Daily Fundamental Update: Trump’s Tariffs on China Jump to 104% Igniting More Recession Fears

Key Takeaways
- Trade war continues between the U.S. and China with the overall tariffs on Chinese exports reaching 104%.
- European stocks are hit hard with the reciprocal tariffs as indices drop 3% today.
- 10-Year treasury yields rise despite ongoing trade war.
The trade war heats up between China and the U.S.
A new round of steep tariffs by President Donald Trump took effect Wednesday on global imports.
The tariffs range from 11% to 84% across 86 countries, exceeding the 10% base rate imposed over the weekend.
China faces the highest rate at 104%, including previous duties and a new 50% increase.

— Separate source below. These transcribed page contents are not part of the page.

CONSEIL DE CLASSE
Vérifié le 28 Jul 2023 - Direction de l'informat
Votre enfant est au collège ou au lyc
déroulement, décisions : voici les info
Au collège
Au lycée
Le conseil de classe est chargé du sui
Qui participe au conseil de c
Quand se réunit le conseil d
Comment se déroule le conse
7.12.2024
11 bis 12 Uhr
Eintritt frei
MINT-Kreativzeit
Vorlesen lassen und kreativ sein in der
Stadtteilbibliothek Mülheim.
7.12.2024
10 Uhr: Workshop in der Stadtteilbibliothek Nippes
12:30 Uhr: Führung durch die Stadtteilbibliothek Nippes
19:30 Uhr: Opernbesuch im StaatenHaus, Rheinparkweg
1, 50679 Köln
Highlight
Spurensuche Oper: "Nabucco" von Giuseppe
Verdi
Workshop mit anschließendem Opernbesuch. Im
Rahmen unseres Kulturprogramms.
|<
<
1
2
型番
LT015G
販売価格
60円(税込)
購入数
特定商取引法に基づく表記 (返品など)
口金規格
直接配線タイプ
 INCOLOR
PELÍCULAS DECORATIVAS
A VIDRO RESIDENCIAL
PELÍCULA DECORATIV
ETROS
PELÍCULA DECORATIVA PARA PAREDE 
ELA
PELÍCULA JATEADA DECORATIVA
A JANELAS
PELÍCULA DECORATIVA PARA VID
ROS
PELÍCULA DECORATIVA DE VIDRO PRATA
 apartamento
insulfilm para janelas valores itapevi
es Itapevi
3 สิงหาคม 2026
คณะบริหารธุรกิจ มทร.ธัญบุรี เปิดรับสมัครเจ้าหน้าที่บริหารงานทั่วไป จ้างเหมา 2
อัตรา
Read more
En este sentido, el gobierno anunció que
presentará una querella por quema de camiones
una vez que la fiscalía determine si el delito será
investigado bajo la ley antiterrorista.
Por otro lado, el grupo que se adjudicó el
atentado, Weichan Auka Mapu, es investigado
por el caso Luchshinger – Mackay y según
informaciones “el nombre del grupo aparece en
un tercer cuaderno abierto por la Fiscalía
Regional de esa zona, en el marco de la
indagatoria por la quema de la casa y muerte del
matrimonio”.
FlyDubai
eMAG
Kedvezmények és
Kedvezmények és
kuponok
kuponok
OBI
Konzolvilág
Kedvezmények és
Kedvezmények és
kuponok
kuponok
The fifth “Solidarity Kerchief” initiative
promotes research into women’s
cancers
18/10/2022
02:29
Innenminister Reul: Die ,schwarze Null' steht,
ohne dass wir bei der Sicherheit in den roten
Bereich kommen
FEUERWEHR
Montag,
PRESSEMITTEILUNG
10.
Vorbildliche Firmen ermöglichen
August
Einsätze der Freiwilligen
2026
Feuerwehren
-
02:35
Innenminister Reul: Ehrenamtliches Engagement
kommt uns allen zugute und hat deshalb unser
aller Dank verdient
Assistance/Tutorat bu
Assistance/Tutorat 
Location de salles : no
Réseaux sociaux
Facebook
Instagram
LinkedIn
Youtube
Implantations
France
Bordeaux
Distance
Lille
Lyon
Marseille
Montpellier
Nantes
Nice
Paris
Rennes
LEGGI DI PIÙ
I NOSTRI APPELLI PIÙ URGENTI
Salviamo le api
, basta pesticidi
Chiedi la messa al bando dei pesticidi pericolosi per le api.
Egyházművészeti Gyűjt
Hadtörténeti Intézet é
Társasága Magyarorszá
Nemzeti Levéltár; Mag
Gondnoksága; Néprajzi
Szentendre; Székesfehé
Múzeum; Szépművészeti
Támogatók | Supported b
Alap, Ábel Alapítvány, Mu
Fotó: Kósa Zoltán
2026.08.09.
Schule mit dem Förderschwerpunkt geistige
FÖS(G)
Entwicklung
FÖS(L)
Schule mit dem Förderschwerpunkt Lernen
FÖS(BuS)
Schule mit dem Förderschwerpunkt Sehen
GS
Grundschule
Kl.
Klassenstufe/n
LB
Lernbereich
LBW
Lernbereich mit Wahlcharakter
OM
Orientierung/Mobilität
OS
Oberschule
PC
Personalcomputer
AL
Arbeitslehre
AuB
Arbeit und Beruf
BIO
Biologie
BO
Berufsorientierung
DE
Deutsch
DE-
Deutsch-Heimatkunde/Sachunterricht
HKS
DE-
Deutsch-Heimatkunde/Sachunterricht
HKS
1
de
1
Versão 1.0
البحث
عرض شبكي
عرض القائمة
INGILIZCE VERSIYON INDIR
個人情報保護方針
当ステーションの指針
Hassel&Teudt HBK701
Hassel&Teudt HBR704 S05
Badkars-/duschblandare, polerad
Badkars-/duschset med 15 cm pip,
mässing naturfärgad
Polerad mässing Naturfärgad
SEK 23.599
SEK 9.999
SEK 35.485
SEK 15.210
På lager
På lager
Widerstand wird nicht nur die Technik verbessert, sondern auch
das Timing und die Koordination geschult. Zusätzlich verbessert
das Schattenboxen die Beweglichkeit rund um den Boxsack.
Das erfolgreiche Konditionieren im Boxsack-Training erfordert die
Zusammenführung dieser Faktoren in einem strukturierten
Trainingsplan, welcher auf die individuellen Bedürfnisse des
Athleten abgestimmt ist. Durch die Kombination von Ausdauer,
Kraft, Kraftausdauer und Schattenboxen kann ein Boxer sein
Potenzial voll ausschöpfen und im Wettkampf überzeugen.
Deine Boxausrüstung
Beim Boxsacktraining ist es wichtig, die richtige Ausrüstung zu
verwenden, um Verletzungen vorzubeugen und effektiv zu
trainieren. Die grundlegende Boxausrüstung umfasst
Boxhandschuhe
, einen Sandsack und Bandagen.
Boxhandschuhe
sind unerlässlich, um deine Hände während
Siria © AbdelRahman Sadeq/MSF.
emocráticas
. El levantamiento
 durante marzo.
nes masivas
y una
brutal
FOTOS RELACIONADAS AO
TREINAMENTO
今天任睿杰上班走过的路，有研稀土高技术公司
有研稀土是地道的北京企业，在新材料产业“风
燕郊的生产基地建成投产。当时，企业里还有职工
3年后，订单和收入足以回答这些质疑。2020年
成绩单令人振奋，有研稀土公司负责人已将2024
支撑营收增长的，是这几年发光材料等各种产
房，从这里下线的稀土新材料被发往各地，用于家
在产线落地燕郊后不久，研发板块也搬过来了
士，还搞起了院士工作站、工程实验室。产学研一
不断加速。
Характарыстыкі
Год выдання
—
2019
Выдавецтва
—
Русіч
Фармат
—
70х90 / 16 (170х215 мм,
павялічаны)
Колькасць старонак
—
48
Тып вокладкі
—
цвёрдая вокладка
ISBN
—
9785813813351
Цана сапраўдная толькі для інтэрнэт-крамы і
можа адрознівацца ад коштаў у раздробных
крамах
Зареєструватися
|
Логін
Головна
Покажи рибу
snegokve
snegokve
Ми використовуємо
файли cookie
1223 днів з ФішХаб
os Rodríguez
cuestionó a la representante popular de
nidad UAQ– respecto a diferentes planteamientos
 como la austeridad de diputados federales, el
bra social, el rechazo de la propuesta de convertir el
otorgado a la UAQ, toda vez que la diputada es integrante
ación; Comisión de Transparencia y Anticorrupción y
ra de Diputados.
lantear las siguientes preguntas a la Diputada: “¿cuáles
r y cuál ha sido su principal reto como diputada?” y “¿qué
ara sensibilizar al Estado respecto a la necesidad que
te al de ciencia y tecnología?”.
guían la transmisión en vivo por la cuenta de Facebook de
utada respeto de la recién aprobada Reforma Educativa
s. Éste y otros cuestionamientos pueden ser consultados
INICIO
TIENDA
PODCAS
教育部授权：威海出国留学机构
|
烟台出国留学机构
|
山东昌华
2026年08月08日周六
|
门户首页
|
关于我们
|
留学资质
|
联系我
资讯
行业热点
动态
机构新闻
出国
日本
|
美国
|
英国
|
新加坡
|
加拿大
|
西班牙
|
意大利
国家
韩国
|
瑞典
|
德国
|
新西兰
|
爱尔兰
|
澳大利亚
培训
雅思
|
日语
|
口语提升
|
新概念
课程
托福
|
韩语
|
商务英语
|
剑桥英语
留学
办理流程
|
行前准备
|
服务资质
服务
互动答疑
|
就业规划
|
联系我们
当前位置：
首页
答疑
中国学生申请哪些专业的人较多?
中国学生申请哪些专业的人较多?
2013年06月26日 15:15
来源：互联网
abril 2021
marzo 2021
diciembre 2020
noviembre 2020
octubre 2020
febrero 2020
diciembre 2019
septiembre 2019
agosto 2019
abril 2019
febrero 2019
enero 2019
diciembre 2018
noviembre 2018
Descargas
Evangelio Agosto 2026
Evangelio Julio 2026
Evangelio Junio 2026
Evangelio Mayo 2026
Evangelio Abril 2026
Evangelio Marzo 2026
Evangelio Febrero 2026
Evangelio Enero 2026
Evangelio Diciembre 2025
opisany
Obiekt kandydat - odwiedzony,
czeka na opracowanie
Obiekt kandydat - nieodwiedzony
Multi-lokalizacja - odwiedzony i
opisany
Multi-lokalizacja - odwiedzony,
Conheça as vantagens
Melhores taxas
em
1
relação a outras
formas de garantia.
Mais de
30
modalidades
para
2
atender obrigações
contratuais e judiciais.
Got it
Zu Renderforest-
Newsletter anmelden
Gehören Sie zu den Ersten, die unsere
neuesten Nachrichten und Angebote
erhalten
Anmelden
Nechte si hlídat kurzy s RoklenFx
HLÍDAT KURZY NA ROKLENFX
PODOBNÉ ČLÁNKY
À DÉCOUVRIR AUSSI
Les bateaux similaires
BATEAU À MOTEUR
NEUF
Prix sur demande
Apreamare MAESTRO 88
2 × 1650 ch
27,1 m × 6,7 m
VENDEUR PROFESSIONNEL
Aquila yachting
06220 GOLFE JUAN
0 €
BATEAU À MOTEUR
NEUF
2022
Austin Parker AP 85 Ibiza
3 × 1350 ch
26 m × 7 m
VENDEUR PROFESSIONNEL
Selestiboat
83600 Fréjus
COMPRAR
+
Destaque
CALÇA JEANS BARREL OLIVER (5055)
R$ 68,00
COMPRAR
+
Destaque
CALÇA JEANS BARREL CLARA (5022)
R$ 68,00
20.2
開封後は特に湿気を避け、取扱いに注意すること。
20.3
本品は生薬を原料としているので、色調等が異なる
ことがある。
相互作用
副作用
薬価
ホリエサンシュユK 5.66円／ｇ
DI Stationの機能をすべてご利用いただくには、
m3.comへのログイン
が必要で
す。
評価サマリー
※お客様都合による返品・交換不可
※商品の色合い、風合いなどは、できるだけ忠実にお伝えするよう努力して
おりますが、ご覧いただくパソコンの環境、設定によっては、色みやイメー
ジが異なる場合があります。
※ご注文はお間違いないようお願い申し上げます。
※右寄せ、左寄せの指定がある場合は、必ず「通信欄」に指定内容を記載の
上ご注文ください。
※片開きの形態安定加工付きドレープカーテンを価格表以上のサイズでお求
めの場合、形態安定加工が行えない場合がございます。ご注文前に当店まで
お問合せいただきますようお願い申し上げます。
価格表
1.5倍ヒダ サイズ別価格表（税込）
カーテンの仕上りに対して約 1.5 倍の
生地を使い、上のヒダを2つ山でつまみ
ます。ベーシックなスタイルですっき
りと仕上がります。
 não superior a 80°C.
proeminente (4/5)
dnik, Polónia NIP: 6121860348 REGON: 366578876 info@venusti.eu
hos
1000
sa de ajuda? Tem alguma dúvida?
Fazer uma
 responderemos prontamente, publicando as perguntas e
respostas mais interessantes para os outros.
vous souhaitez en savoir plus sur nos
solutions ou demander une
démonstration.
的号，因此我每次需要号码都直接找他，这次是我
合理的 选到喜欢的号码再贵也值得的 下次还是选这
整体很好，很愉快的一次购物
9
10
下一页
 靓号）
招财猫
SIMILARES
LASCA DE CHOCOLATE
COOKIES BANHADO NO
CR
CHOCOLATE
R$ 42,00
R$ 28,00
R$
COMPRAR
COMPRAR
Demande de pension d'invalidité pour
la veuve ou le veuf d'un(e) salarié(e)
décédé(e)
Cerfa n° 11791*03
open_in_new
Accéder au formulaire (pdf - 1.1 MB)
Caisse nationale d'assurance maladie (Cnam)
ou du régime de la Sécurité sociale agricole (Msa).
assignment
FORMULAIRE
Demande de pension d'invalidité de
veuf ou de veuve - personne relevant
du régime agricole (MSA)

China’s Commerce Ministry warned they would “fight to the end.”
Following Trump’s April 2 announcement, U.S. stocks fell for four straight days. Despite market concerns, Trump stated, “America is going to be very rich again very soon.”
Asian markets declined as tariffs took effect, with South Korea entering a bear market. India cut its policy rate to 6% after receiving a 26% tariff.
Oil prices fall to their lowest point in four years
Oil prices hit a four-year low Wednesday amid escalating U.S.-China trade tensions and recession fears.
After a brief recovery, prices fell again when Trump increased China tariffs by 50%, straining relations with the world’s largest oil importer.
Brent futures fell 3.8% to $60.46/barrel, while WTI crude dropped 4.1% to $56.69/barrel despite lower U.S. inventories, which usually increases the price of oil.
Following Trump’s reciprocal tariffs and the response from China, the probabilities of witnessing a recession in 2025 have increased noticeably, potentially further weakening oil demand as a result.
US indices continue to decline after momentarily spike
U.S. stocks reversed sharply Tuesday, erasing an early 4% rally in the S&P 500 and Nasdaq. Markets initially shrugged off concerns about Trump’s tariffs before selling off later in the day.
The Dow fell 320 points (0.8%), Nasdaq dropped 2.1%, and S&P 500 declined 1.5%, nearing bear market territory.
This continued last week’s post-tariff announcement decline, with the S&P 500 and Nasdaq now down over 12%. The decline followed Monday’s brief market recovery.